Citroën, Jeep, Studebaker, Smart, Picasso, Tracteur, Oil Tanker… On pourrait, à l’énoncé de cette liste non exhaustive, se croire au salon de l’automobile. Meschac Gaba n’a pas jugé utile d’ajouter des Mercédès ou des Rolls à son catalogue. Cela aurait peut-être fait nouveau riche. Mais le tracteur comme le tanker font tâche. Ils appartiendraient à d’autres salons. À d’autres réalités également. Entre le salon de l’agriculture et les champs pétrolifères. L’Afrique n’est pas loin. Et le commentaire social et politique suit de très près. Mais au-delà de l’état de l’Afrique, cet ensemble de perruques qui nous renvoie à un autre salon, de coiffure, cette fois, c’est un regard sur l’Afrique que porte l’artiste, en nous proposant une double lecture de ces objets insolites. La première évoque les rêves ordinaires de citoyens ordinaires qui se réalisent à travers les signes extérieurs de leurs désirs. Je pense à ce roman dont le nom de l’auteur m’échappe qui s’intitulait : Ma Mercédès est plus grosse que la tienne.  Compétition et machisme. Le plus drôle, c’est que ce soit à travers des attributs féminins que s’illustre l’intention. Des atours qui, et voici le sens profond, qui évoque le travestissement et le masque.
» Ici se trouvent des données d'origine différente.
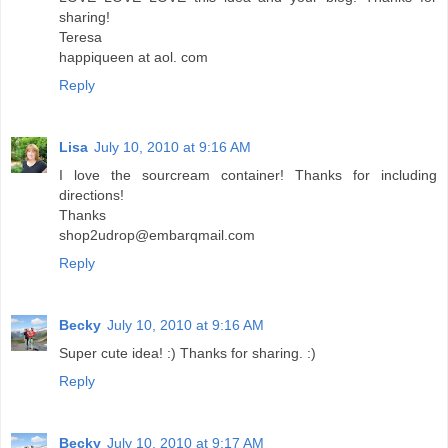
sharing!
Teresa
happiqueen at aol. com
Reply
Lisa
July 10, 2010 at 9:16 AM
I love the sourcream container! Thanks for including
directions!
Thanks
shop2udrop@embarqmail.com
Reply
Becky
July 10, 2010 at 9:16 AM
Super cute idea! :) Thanks for sharing. :)
Reply
Becky
July 10, 2010 at 9:17 AM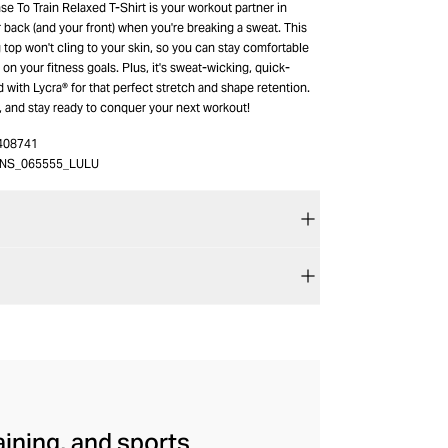
e To Train Relaxed T-Shirt is your workout partner in
ur back (and your front) when you're breaking a sweat. This
ng top won't cling to your skin, so you can stay comfortable
on your fitness goals. Plus, it's sweat-wicking, quick-
 with Lycra® for that perfect stretch and shape retention.
y, and stay ready to conquer your next workout!
408741
NS_065555_LULU
aining, and sports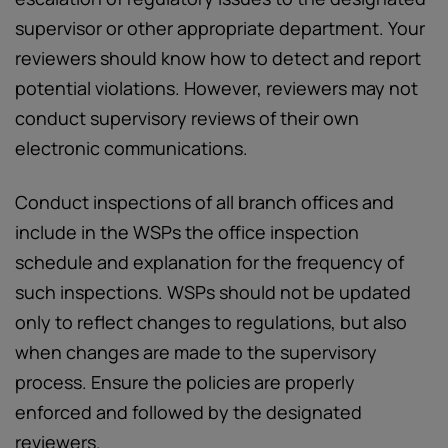
supervisor or other appropriate department. Your
reviewers should know how to detect and report
potential violations. However, reviewers may not
conduct supervisory reviews of their own
electronic communications.
Conduct inspections of all branch offices and
include in the WSPs the office inspection
schedule and explanation for the frequency of
such inspections. WSPs should not be updated
only to reflect changes to regulations, but also
when changes are made to the supervisory
process. Ensure the policies are properly
enforced and followed by the designated
reviewers.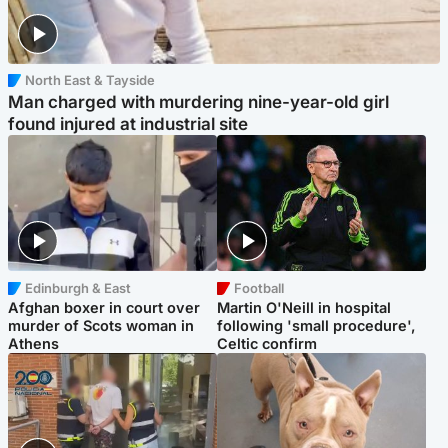
North East & Tayside
Man charged with murdering nine-year-old girl
found injured at industrial site
Edinburgh & East
Football
Afghan boxer in court over
Martin O'Neill in hospital
murder of Scots woman in
following 'small procedure',
Athens
Celtic confirm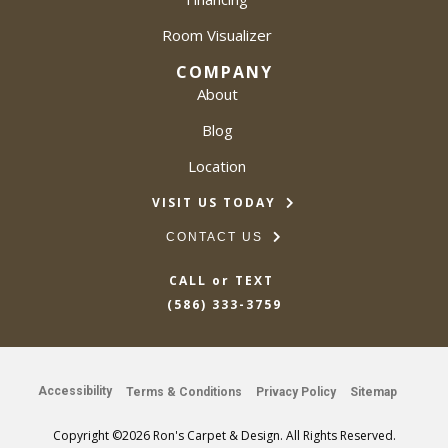
Room Visualizer
COMPANY
About
Blog
Location
VISIT US TODAY
CONTACT US
CALL or TEXT
(586) 333-3759
Accessibility
Terms & Conditions
Privacy Policy
Sitemap
Copyright ©2026 Ron's Carpet & Design. All Rights Reserved.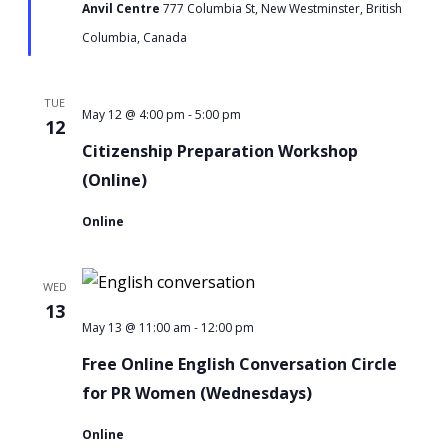
Anvil Centre
777 Columbia St, New Westminster, British
Columbia, Canada
TUE
-
Citizenship
May 12 @ 4:00 pm
5:00 pm
12
Preparation
Citizenship Preparation Workshop
Workshop
(Online)
Online
WED
13
-
Free
May 13 @ 11:00 am
12:00 pm
Online
Free Online English Conversation Circle
English
for PR Women (Wednesdays)
Conversation
Online
Circle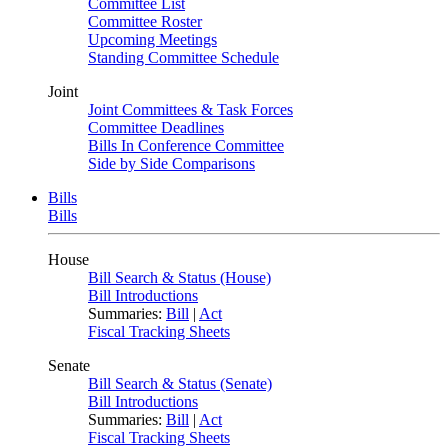
Committee List
Committee Roster
Upcoming Meetings
Standing Committee Schedule
Joint
Joint Committees & Task Forces
Committee Deadlines
Bills In Conference Committee
Side by Side Comparisons
Bills
Bills
House
Bill Search & Status (House)
Bill Introductions
Summaries:
Bill
|
Act
Fiscal Tracking Sheets
Senate
Bill Search & Status (Senate)
Bill Introductions
Summaries:
Bill
|
Act
Fiscal Tracking Sheets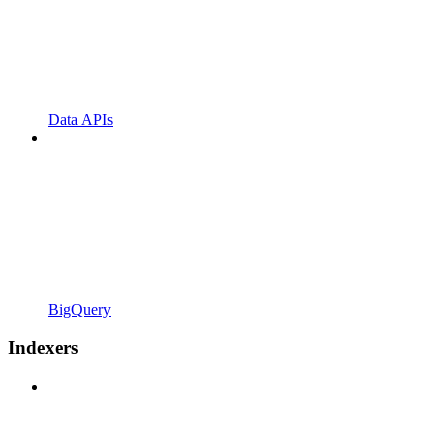
Data APIs
BigQuery
Indexers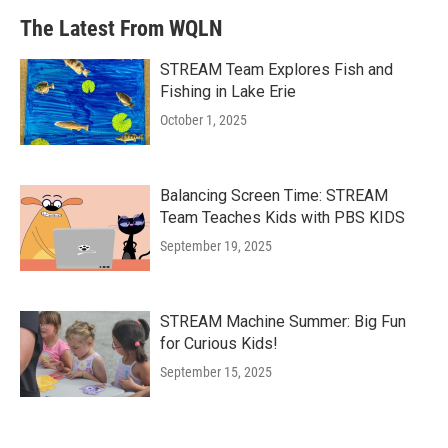
The Latest From WQLN
STREAM Team Explores Fish and
Fishing in Lake Erie
October 1, 2025
Balancing Screen Time: STREAM
Team Teaches Kids with PBS KIDS
September 19, 2025
STREAM Machine Summer: Big Fun
for Curious Kids!
September 15, 2025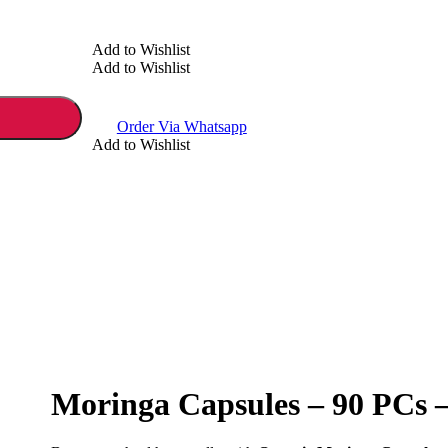
Add to Wishlist
Add to Wishlist
Order Via Whatsapp
Add to Wishlist
Moringa Capsules – 90 PCs 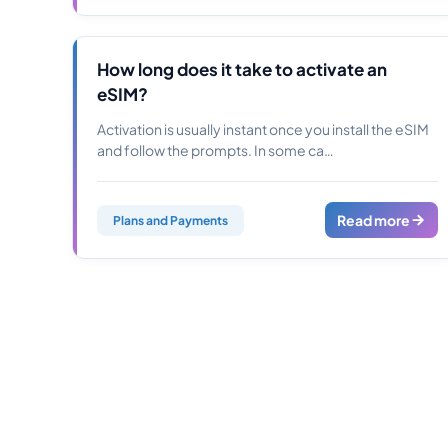
How long does it take to activate an
eSIM?
Activation is usually instant once you install the eSIM
and follow the prompts. In some ca…
Read more
Plans and Payments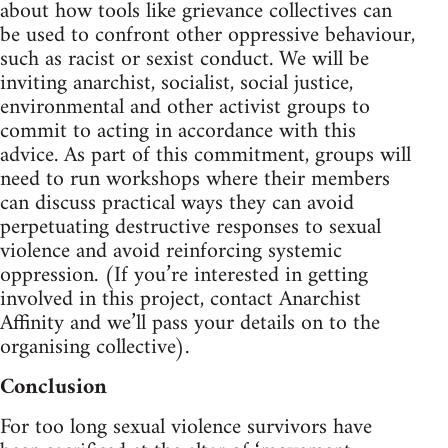
about how tools like grievance collectives can
be used to confront other oppressive behaviour,
such as racist or sexist conduct. We will be
inviting anarchist, socialist, social justice,
environmental and other activist groups to
commit to acting in accordance with this
advice. As part of this commitment, groups will
need to run workshops where their members
can discuss practical ways they can avoid
perpetuating destructive responses to sexual
violence and avoid reinforcing systemic
oppression. (If you’re interested in getting
involved in this project, contact Anarchist
Affinity and we’ll pass your details on to the
organising collective).
Conclusion
For too long sexual violence survivors have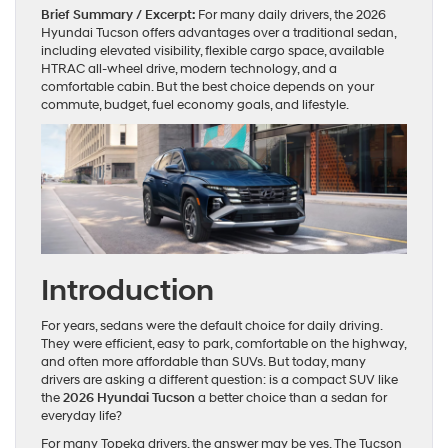
Brief Summary / Excerpt:
For many daily drivers, the 2026
Hyundai Tucson offers advantages over a traditional sedan,
including elevated visibility, flexible cargo space, available
HTRAC all-wheel drive, modern technology, and a
comfortable cabin. But the best choice depends on your
commute, budget, fuel economy goals, and lifestyle.
Introduction
For years, sedans were the default choice for daily driving.
They were efficient, easy to park, comfortable on the highway,
and often more affordable than SUVs. But today, many
drivers are asking a different question: is a compact SUV like
the
2026 Hyundai Tucson
a better choice than a sedan for
everyday life?
For many Topeka drivers, the answer may be yes. The Tucson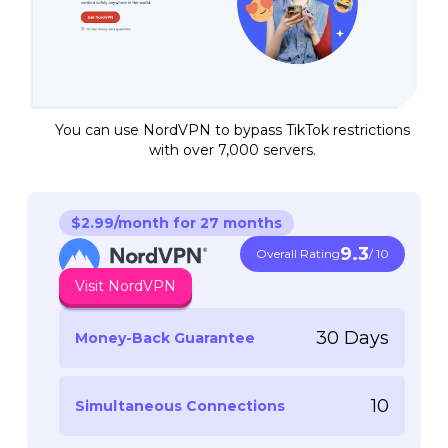
You can use NordVPN to bypass TikTok restrictions
with over 7,000 servers.
$2.99/month for 27 months
9.3
Overall Rating
/ 10
Visit NordVPN
30 Days
Money-Back Guarantee
10
Simultaneous Connections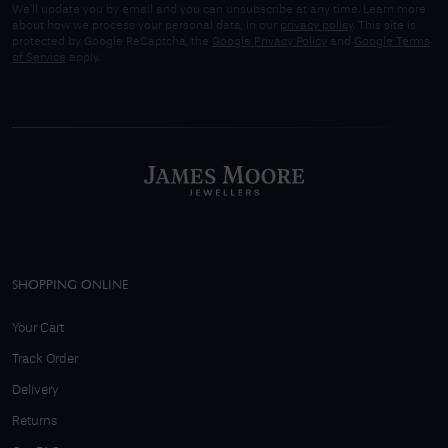
We'll update you by email and you can unsubscribe at any time. Learn more
about how we process your personal data, in our
privacy policy
. This site is
protected by Google ReCaptcha, the
Google Privacy Policy
and
Google Terms
of Service
apply.
SHOPPING ONLINE
Your Cart
Track Order
Delivery
Returns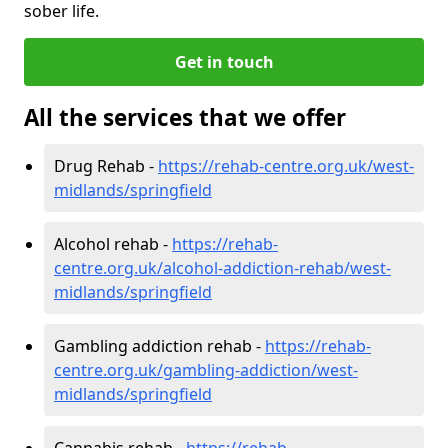
sober life.
Get in touch
All the services that we offer
Drug Rehab -
https://rehab-centre.org.uk/west-
midlands/springfield
Alcohol rehab -
https://rehab-
centre.org.uk/alcohol-addiction-rehab/west-
midlands/springfield
Gambling addiction rehab -
https://rehab-
centre.org.uk/gambling-addiction/west-
midlands/springfield
Cannabis rehab -
https://rehab-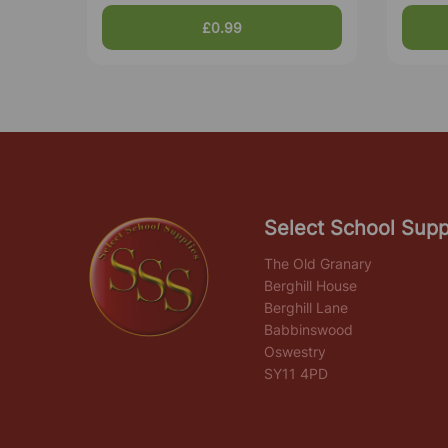
£0.99
Select School Supp
The Old Granary
Berghill House
Berghill Lane
Babbinswood
Oswestry
SY11 4PD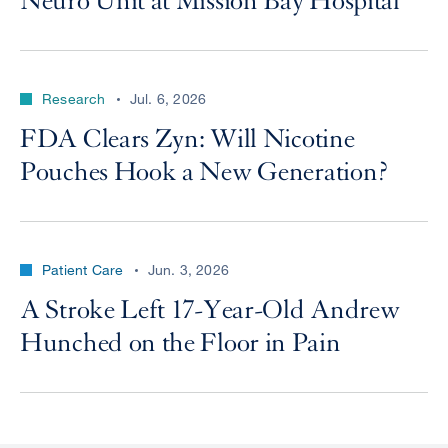
Neuro Unit at Mission Bay Hospital
Research
Jul. 6, 2026
FDA Clears Zyn: Will Nicotine
Pouches Hook a New Generation?
Patient Care
Jun. 3, 2026
A Stroke Left 17-Year-Old Andrew
Hunched on the Floor in Pain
Les tresses artificielles font depuis, quelques années, fureur en Afrique et il est devenu rare aujourd’hui de voir des femmes porter leurs véritables cheveux. Mais au-delà des femmes, c’est une société toute entière qui est visée. Il n’y a pas de morale ni de condamnation. Libre à nous de déterminer le degré d’aliénation que portent en eux ces chevelures artificielles. Peut-être finiront-elles un jour ou l’autre dans le projet d’archéologie contemporaine où l’artiste rassemble les artefacts qui, selon, lui, témoigneront de notre passage sur terre, au milieu d’objets trouvés et de pièces d’artisanat. Les perruques comme l’archéologie ne sont autres que des réalités fictives. Une invitation à construire nous-mêmes nos propres musées et à redéfinir la hiérarchie des choses.